Bir Coğrafyaya Duyulan Sevdanın Hikayesi
Özenle yaratılmış, büyüleyici renklerle süslenmiş, zarif minnacık porselen bir sanat eseri hayal edin. İçinde mavinin bin bir tonunu saklayan, göğün, bulutun, rüzgarın, dalganın sesini fısıldayan bir biblo. Her baktığınızda farklı bir rengini, farklı bir köşesini keşfettiğiniz ve bakmaktan hiç usanmadığınız bir sanat eseri. Tanrı’nın boş bir zamanında gülümseyerek yarattığı bir düş bahçesi. Üstelik başınızı döndüren bir yasemin kokusuyla…Evet burası coğrafyamızın şüphesiz en güzel yerlerinden biri Kaş.
Bu bir gezi yazısı değil; bu bir coğrafyaya duyulan sevdanın hikayesi....

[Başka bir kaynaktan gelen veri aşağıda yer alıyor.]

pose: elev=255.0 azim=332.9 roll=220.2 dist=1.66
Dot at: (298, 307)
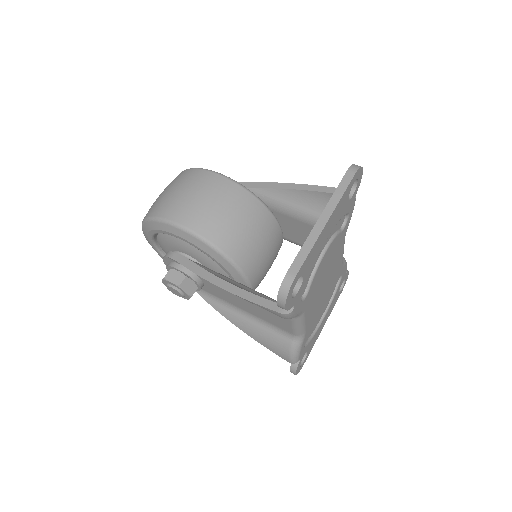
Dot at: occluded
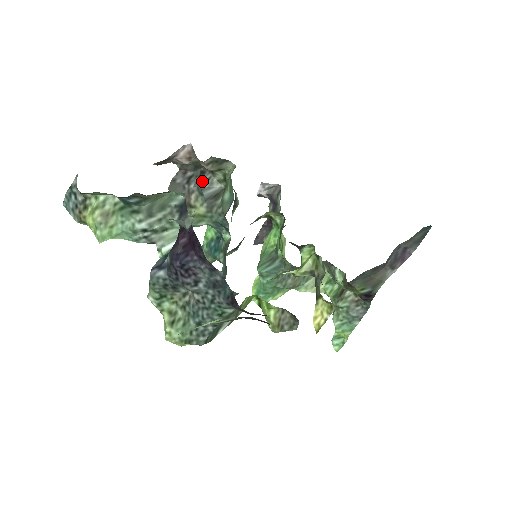
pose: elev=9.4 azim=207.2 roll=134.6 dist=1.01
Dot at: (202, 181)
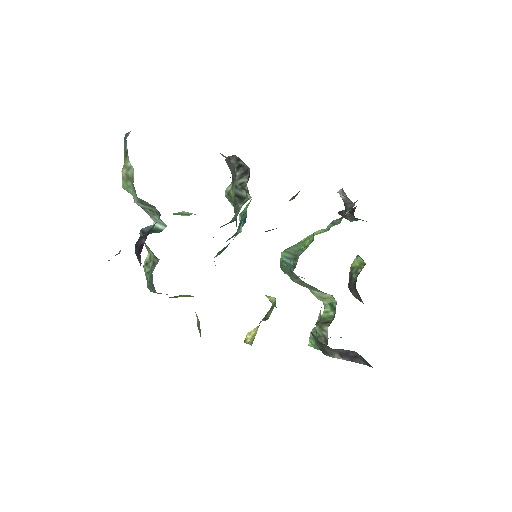
Dot at: (240, 180)
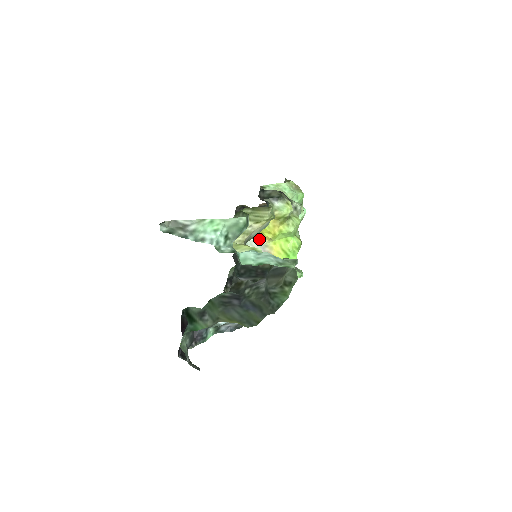
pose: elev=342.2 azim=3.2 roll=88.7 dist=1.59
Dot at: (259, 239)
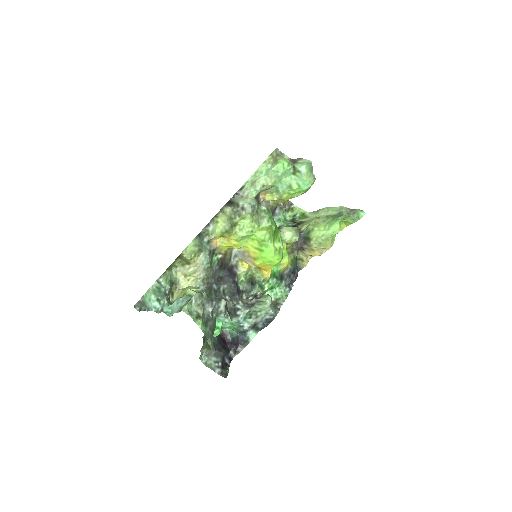
Dot at: (239, 249)
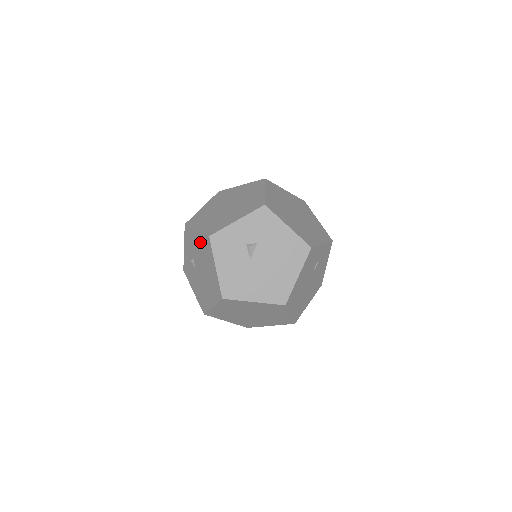
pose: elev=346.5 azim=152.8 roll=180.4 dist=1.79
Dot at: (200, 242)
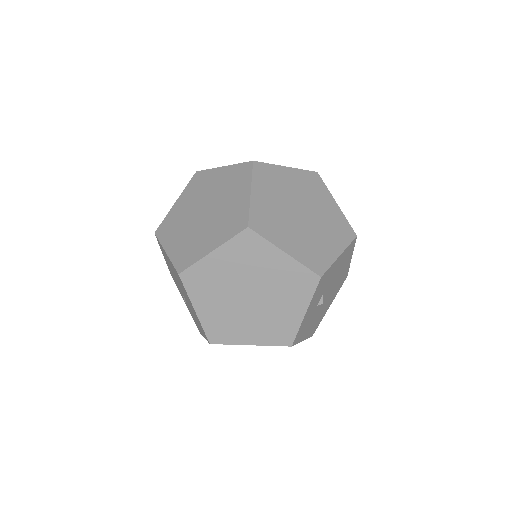
Dot at: occluded
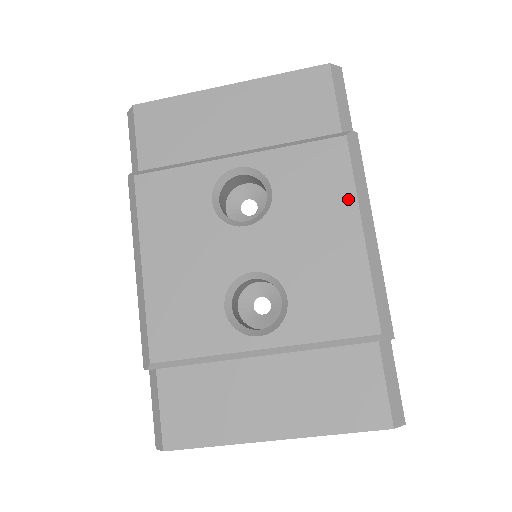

Dağ yolunun virajlarını aşarken mavi deniz beni koynuna aldı. İçimde bir heyecan yolun sonunu bekledim. Hani her seferinde kollarına kalbim pır pır ederek uçtuğum bir sevgili gibi karşıladı beni Kaş. Vardığımda öğle saatleriydi; meydan sakindi.Bavulumu çekiştire çekiştire Kale otelin yolunu tuttum. Bu minik sevimli otelde kaçıncı kalışım hatırlamıyorum ama hep eski bir dost gibi benim için. Bavulu fırlatıp kendimi liman ağzına giden teknede buldum. Limanağzı Kaş’ın güzel yüzündeki koylardan . Denizi sakin ve merkeze göre daha sıcak. Burada yan yana dizilmiş sevimli beachler arasında tercihimi la moda’dan yana kullanıyorum. Oh bir huzur, bir sessizlik, turkuaz deniz sakin ve ılık…Buraya gelmenin en mutlu yanlarından birisi de tekne yolculuğu. Mavi sularda püfür püfür savrulurken Kaş’ın güzelliğini birde karşıdan seyrediyorum.

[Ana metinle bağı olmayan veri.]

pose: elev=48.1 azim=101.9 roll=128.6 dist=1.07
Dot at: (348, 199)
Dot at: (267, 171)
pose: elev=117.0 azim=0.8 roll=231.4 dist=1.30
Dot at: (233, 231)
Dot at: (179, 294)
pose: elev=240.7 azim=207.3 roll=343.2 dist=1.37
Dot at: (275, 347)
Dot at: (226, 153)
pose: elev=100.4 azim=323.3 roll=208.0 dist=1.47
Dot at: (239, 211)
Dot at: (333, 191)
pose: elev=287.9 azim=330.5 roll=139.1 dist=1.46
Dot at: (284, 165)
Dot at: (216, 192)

Tekrar kavuştuğumuzda akşamüzeri olmuş bile. Hemen hazırlanıp akşam yemeği için seçtiğimiz şahane lokantalardan birine atıyoruz kendimizi dostlarla. Kaş’ın yemekleri de ayrı bir dünya, birbirinden leziz menüleri olan pek çok restoran bulmak mümkün, bazılarına gerçekten aşkla bağlanıyorsunuz. Sadelake, Bahçe Bahçe, Bahçe Balık, Şako, Ruhi Bey, Bilokma bunlardan sadece bazıları…

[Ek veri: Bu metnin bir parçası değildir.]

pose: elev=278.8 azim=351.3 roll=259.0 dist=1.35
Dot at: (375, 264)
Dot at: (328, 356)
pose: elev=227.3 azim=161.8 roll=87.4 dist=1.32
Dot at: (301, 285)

Başka bir gün Kaş’ın nefis koylarını dolaşmak üzere tekne turundayım. Üç ağıza kadar yarım saatlik bir yolculuktan sonra teknemiz ve güzel sahipleri Mehmet Kaptan ve eşi bizi bekliyor. Ne güzel bir tekne bu: “Zeynebim” teknesi , pırıl pırıl tertemiz, havlu döşemeleri de ayrı bir konfor. Tur bize özel, alıp başımızı gidiyoruz Mehmet Kaptan’ın bizi götürdüğü koylara.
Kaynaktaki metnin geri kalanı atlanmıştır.